10 February 2016
The Republican endgame draws closer
Carly Fiorina is out and Gov. Christie is most likely soon to follow. They're casualties of the New Hampshire Republican primary, where Christie, in particular, did more harm to Sen. Rubio than he did help to himself. Unlike Fiorina, Christie at least made it on to the news, but while he may have proved to some that Rubio lacks spontaneity, he apparently failed to overcome his own unlikability or convince voters that executive experience counts for something this cycle. Dr. Carson endures and presumably is staking all on his popularity with southern evangelicals, while Gov. Kasich has outlasted more of his rivals than many expected and can almost plausibly portray his second-place finish in New Hampshire as a win. He's the last hope of the moderates, now, though Jeb Bush presumably awaits the moment when he'll take over that role.

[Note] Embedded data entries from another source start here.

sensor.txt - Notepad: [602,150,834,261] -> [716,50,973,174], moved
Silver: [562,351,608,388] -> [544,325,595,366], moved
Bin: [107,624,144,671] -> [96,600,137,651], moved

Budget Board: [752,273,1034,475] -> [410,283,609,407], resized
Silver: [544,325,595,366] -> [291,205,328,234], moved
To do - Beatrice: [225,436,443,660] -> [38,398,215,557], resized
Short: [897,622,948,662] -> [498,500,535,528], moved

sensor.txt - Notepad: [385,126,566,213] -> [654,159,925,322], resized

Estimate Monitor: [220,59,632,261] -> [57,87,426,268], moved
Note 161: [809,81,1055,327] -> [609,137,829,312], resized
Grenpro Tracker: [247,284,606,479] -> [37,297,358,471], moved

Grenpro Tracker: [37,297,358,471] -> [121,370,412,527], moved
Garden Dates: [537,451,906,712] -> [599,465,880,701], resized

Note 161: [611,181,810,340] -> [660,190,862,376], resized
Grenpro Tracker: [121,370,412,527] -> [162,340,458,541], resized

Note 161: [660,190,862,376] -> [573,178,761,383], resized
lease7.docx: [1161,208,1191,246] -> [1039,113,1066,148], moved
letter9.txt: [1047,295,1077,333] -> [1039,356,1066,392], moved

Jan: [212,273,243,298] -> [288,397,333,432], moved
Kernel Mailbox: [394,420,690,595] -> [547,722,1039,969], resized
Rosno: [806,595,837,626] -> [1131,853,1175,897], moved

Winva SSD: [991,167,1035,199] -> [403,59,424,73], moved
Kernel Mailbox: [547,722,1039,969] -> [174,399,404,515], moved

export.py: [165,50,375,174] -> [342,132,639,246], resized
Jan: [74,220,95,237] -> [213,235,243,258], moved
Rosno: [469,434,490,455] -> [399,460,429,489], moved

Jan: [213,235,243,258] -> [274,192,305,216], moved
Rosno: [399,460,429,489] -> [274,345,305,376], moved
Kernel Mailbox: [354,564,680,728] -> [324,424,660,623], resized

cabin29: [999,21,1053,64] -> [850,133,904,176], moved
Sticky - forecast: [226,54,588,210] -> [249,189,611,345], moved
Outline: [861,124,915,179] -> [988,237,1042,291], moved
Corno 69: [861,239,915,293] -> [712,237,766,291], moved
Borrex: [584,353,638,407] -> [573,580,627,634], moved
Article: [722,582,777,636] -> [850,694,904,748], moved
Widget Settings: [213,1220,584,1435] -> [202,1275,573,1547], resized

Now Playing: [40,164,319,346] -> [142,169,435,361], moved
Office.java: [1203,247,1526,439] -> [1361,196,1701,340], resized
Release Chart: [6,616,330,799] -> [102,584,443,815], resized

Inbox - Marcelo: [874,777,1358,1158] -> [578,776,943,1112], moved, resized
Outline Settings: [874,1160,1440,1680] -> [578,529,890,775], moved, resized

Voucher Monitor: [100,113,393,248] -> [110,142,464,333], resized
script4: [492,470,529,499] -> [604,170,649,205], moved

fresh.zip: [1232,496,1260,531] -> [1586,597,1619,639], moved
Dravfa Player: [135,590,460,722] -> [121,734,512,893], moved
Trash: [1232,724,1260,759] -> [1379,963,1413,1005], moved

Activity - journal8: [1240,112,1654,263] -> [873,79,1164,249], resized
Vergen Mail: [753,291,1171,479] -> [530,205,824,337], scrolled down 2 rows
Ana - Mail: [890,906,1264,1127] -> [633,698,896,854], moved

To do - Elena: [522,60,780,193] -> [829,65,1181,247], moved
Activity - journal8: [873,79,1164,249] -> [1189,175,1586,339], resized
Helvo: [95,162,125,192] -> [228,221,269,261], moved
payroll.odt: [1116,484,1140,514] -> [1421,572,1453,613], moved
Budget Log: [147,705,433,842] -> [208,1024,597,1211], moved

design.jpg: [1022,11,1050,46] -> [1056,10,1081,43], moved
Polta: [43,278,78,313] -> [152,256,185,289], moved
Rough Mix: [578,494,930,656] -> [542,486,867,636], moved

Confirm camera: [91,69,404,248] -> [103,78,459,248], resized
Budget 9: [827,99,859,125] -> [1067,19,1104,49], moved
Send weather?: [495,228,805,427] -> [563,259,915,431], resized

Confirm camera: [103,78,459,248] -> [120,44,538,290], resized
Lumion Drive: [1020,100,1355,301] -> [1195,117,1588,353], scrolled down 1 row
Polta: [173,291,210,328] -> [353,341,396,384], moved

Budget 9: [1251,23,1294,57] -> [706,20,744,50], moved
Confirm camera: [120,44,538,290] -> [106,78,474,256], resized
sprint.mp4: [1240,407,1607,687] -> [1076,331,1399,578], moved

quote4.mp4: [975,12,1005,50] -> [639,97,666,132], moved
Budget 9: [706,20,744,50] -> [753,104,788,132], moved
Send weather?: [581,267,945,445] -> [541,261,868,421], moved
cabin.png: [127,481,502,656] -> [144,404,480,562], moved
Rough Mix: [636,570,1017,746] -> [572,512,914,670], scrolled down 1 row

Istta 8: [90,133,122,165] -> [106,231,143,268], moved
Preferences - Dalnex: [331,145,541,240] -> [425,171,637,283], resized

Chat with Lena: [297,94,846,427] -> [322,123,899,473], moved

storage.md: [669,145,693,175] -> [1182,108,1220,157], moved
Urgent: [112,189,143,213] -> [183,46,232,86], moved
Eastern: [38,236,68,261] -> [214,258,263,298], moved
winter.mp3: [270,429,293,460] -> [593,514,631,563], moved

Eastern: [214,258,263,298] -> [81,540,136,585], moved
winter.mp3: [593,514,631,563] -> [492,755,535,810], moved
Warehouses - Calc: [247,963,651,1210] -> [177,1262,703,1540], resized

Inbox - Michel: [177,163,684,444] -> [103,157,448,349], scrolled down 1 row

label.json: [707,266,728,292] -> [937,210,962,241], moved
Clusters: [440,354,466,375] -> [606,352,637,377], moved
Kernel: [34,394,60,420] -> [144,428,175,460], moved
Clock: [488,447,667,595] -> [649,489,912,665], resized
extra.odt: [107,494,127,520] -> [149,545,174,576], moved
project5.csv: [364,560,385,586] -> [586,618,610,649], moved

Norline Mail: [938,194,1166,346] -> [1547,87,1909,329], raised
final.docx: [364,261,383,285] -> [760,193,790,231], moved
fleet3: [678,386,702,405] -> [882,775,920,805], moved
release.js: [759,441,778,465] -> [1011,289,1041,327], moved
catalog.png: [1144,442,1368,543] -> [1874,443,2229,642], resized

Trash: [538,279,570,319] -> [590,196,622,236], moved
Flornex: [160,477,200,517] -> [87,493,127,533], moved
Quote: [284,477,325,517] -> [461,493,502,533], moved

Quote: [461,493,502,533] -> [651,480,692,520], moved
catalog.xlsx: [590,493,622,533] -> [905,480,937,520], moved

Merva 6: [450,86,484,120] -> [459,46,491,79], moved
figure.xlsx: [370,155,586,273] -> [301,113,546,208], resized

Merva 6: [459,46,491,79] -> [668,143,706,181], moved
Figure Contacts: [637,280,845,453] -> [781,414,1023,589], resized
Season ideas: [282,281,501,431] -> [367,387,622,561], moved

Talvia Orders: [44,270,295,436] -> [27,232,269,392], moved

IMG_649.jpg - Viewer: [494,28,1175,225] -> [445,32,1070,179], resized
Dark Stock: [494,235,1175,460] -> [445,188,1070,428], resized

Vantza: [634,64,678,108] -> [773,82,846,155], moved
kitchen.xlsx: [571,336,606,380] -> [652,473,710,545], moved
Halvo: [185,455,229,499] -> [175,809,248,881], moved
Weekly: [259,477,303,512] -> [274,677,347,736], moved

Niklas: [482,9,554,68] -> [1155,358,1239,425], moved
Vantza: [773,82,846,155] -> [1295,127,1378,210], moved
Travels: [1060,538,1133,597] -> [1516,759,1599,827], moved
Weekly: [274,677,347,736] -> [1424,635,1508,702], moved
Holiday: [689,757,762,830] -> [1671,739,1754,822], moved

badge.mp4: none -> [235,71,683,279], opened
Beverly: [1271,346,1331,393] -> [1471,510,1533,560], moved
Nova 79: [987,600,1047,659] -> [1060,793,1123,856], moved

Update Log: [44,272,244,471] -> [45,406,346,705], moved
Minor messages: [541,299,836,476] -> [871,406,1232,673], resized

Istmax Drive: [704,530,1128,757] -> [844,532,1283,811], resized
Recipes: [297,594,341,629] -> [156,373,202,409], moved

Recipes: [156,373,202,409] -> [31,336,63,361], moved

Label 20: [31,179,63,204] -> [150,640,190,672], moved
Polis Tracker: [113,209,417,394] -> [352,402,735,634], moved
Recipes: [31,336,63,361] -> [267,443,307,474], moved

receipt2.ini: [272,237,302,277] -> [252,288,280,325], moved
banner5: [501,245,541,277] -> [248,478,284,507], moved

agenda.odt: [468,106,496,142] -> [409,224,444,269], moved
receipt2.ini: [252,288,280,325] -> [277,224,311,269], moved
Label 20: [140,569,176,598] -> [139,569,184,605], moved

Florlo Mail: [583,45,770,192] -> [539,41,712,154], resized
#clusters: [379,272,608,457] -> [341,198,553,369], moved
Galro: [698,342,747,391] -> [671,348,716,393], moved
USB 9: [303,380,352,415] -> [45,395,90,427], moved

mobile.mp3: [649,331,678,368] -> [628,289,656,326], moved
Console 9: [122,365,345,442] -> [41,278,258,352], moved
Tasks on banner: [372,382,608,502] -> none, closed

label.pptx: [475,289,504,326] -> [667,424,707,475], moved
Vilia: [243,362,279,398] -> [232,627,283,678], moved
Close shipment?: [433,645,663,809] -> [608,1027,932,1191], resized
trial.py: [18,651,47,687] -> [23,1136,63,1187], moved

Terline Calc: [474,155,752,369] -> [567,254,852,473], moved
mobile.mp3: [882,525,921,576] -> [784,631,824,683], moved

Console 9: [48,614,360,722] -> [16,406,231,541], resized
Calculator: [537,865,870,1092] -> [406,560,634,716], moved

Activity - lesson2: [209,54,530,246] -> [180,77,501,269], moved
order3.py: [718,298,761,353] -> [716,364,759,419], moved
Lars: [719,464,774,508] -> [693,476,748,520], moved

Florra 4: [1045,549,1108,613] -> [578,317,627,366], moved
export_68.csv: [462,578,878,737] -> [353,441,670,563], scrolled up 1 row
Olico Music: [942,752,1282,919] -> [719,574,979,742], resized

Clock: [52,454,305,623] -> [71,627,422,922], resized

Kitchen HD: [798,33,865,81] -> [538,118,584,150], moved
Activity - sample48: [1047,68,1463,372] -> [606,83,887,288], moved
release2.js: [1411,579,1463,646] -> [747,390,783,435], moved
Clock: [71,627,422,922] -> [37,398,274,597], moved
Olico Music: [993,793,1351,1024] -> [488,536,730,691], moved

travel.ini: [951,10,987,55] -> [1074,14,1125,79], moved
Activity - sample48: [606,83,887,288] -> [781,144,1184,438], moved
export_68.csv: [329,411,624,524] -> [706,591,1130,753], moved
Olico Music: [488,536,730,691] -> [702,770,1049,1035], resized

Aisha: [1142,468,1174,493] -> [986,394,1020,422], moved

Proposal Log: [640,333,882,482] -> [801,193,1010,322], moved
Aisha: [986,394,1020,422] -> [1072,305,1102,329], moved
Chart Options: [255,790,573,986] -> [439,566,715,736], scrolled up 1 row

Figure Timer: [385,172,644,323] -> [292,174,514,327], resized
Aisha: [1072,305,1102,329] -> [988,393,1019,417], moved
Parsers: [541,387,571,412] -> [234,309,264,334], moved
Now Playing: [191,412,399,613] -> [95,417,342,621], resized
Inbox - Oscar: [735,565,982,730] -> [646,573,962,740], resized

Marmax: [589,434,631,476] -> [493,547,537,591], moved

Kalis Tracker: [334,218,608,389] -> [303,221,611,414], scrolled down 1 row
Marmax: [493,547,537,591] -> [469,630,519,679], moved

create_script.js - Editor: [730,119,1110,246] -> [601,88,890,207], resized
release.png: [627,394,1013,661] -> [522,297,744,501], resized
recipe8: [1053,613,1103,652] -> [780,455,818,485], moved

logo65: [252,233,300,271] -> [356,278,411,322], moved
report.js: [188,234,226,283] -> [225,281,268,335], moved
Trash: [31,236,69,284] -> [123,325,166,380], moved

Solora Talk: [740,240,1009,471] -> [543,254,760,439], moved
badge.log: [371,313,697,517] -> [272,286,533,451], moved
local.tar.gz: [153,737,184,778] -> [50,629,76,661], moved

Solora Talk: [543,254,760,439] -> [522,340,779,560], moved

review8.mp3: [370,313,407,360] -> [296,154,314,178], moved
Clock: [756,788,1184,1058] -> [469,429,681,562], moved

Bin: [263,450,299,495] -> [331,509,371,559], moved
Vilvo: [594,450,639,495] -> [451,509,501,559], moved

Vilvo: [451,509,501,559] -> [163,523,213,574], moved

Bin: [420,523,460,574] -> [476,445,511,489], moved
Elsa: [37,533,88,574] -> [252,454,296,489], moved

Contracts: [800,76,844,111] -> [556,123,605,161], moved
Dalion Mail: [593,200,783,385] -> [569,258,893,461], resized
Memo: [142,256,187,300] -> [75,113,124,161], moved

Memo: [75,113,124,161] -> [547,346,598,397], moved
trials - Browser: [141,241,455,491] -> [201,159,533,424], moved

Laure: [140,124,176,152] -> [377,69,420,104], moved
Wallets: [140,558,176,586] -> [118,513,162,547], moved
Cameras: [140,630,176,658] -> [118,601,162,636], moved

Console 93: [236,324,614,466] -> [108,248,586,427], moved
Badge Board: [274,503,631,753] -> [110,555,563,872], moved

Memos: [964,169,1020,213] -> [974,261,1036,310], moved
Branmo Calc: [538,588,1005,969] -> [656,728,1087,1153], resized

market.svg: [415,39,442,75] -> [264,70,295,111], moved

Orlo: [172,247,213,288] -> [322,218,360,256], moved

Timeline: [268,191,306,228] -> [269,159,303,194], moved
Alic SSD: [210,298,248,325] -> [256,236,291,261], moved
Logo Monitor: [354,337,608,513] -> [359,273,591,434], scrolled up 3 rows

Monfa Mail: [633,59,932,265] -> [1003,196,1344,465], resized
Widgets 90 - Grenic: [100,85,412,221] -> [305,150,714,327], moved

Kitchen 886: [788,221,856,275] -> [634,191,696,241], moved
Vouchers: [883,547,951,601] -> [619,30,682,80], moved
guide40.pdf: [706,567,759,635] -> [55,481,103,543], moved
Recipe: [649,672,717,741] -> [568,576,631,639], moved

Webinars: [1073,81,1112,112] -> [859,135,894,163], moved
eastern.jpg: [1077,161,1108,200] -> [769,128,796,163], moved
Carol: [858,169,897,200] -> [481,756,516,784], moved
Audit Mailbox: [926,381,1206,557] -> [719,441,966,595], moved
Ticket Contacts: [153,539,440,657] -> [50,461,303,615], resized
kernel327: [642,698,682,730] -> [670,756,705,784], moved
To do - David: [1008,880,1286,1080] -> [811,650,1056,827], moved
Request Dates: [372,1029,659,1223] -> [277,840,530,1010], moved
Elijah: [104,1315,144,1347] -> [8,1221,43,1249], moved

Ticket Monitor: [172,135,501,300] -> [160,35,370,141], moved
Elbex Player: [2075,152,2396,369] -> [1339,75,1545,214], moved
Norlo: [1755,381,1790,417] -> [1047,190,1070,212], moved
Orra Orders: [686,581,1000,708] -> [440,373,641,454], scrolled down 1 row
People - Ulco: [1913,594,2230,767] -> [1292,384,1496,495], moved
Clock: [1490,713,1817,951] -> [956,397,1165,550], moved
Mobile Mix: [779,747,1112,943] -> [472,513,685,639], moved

Rubio has been staggered by his debate debacle despite his attempt to double down on his supposed weakness by vowing to repeat his rote phrase about Obama anytime he wants. Senator Cruz has been looking past New Hampshire for a while, I suspect, though he'll need to prove his electability in a blue or swing state at some point. He may want to delay that moment until it's an either-or choice between him and Donald Trump, who now can call himself a winner again, if not a comeback kid. While Fiorina and Christie have found New Hampshire fatal to their ambitions, all the "Live Free or Die" state really proved this time was that Rubio has a one-track mind and Trump's supporters didn't immediately abandon him after a defeat. From what I can tell the true believers are still out there believing, but for now they're only a plurality of Republican primary voters. This thing won't start to be decided until you start to see candidates winning majorities of the primary popular vote. For that to happen, more candidates need to quit, but apart from Carson I don't know if any of the survivors are ready to go soon. Bush can probably afford to play a waiting game, while Kasich will wait and see if he can actually gain momentum out of New Hampshire. The big question mark remains whether Cruz has a full-scale movement out there, or whether he and Rubio will cancel each other out. But as every corpse of a candidacy falls by the wayside the time of reckoning grows nearer. I think we're past mere popularity contests, now, and that means things should get really interesting soon.